EXERCISE PASSAGE START
The Opposite of a Gun is Life Itself

Gun culture, White supremacy, and ecofascism have no place in today’s environmental movement.

We have too long been living in a nation where it is dangerous for us to do even the most ordinary, everyday things. Photo by Korean Resource Center 민족학교 / Flickr.

Editor’s Note: Like all of you, I’ve been struggling to make sense of the horror upon horror that has visited us over the past two weeks. We barely had the time to mourn the 10 victims of the mass shooting in Buffalo, New York, before yet another gunman went on the rampage in Uvalde, Texas, brutally murdering 19 little children and 2 teachers.

Mass shootings have become so regular in this country that we can’t even call these incidents “unimaginable horrors.” We have too long been living in a nation where it is dangerous for us to do even the most ordinary, everyday things — for our kids to go to school, for our elderly to go grocery shopping, for LGBTQI persons to go dancing, for people to go work at an office.

Through the fog of grief and rage and feelings of helplessness that we are all mired in right now, one thing stands clear — we have to insist on commonsense gun ownership regulations. As poet Brendan Constantine portrays so eloquently, painfully — the opposite of a gun is LIFE in all its messiness and glory.

We can’t rest, we can’t give up until those regulations are put in place.

Otherwise, we are all complicit.

“The Greening of Hate”

Summer 2022 Letter from the Editor. Written on May 17, 2022, three days after the Buffalo shootings.

I had been avoiding reading details about the 18-year-old gunman’s recent rampage in Buffalo, New York that cut short 10 Black lives. I didn’t want to revisit that corrosive pain that lies at the core of this nation. I didn’t want to feel, yet again, that tight ball of anger, hurt, and hopelessness that squeezes the breath out of you when you’re confronted with yet another racially motivated killing.

But avoidance is a luxury not only I, but the environmental movement as well, simply can’t afford. Nor is it morally tenable. Because our movement’s history has been part of the soil in which seeds of this shooter’s hatred have sprouted and thrived.

In his raging, 180-page manifesto, posted online before he went about his premeditated killing, the White shooter called himself an “ecofascist,” blaming “overpopulation” of non-Whites and immigration as drivers of environmental degradation and climate change. “Green nationalism,” he claimed, “is the only true nationalism.”

As many have pointed out, his screed is terrifyingly similar to manifestos put out by perpetrators of at least two other racially motivated mass shootings that took place in 2019 — an attack against Latinos at a Walmart in El Paso that left 22 dead, and a shooting at mosque in Christchurch, New Zealand where the shooter targeted and killed 51 Muslims.
EXERCISE PASSAGE END
RECORD SET START
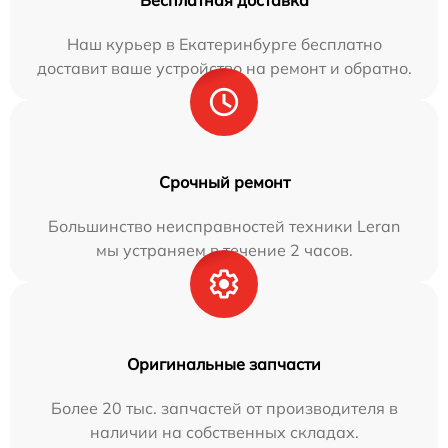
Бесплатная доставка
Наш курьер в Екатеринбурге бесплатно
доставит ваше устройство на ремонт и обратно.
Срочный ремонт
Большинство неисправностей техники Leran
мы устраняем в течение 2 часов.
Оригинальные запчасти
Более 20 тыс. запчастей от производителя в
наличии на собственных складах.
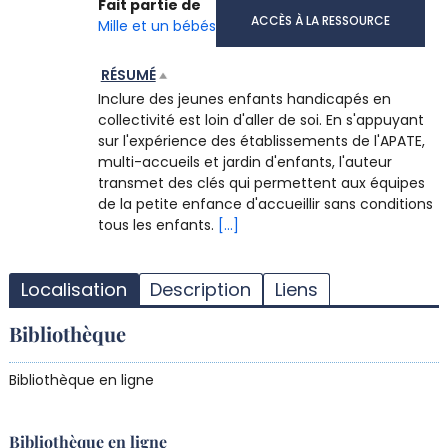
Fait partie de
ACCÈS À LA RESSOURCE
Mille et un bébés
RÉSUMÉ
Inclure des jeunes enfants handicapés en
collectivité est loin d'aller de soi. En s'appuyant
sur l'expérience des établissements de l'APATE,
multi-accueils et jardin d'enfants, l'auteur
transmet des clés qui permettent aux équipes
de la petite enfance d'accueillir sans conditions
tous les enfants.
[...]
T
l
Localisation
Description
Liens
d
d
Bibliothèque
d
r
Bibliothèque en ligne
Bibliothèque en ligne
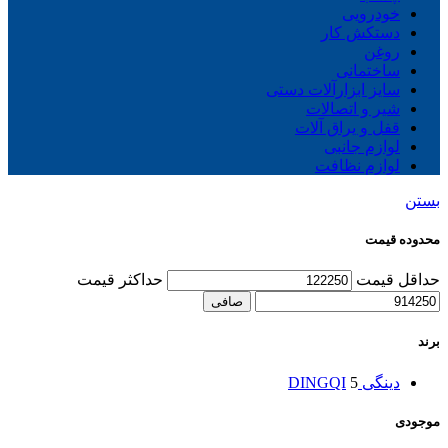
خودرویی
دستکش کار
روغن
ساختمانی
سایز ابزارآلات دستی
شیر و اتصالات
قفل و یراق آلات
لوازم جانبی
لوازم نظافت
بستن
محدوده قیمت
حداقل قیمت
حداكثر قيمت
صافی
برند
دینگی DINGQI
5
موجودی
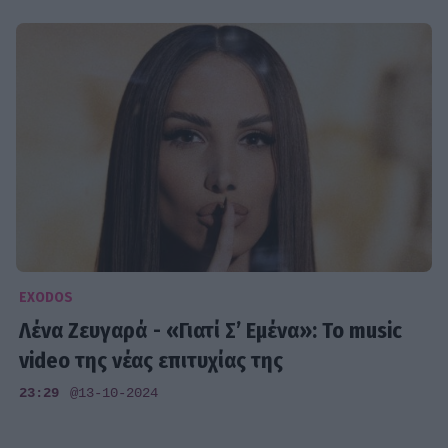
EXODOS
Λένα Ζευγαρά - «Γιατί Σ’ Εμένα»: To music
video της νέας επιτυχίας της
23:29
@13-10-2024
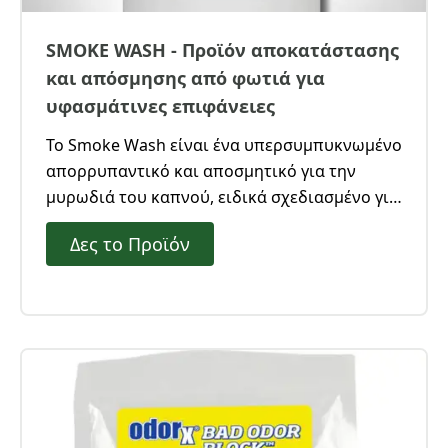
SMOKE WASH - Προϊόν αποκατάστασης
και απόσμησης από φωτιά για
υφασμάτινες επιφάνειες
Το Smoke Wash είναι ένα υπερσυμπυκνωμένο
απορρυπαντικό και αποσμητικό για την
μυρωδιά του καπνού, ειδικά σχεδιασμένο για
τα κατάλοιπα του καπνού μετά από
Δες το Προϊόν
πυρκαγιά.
RECORD SET END
**EXERCISE GOAL:** Carry the essay on gun violence and ecofascism forward from its final sentence. The saved entries come from a different source than the essay on gun violence and ecofascism.

**ANSWER AREA:**
The connections are hard to ignore. Over the past two decades or so, environmental degradation and overpopulation have become growing obsessions among right-wing extremists and White supremacists, a development that Betsy Hartmann, professor emerita of development studies at Hampshire College, pointed out way back in 2003. She called it “the greening of hate.”

This ideology, Hartmann noted, is rooted in ideas around population control promoted by many early American conservationists who “were eugenicists who believed in maintaining the purity of both nature and the gene pool.” These ideas — which shifted much of the blame for our environmental ills from “overconsumption of the rich and corporate plundering of the planet’s resources” to “the proverbial dark-skinned Other” — have since been debunked many times over, but they continue to gain traction among extremist right-wing factions, with tragic results.

To its credit, much of the environmental movement has been working hard to exorcise its racism-tinged past. Over the 11 years that I have been at the Journal, I’ve been heartened to see the movement begin to embrace the fight for environmental justice and strive to make space at the table for those who bear the worst brunt of capitalism’s impact on the planet. Given that, it’s especially heartbreaking to see our efforts to highlight the serious threat climate chaos, pollution, and biodiversity loss pose to all life being coopted by extremists with violent, xenophobic agendas.

Which is why I say that looking away when heinous acts like these take place isn’t okay. Staying silent isn’t okay either. We have to make it clear that ecofascism and White supremacy and gun culture have no place in today’s environmental movement.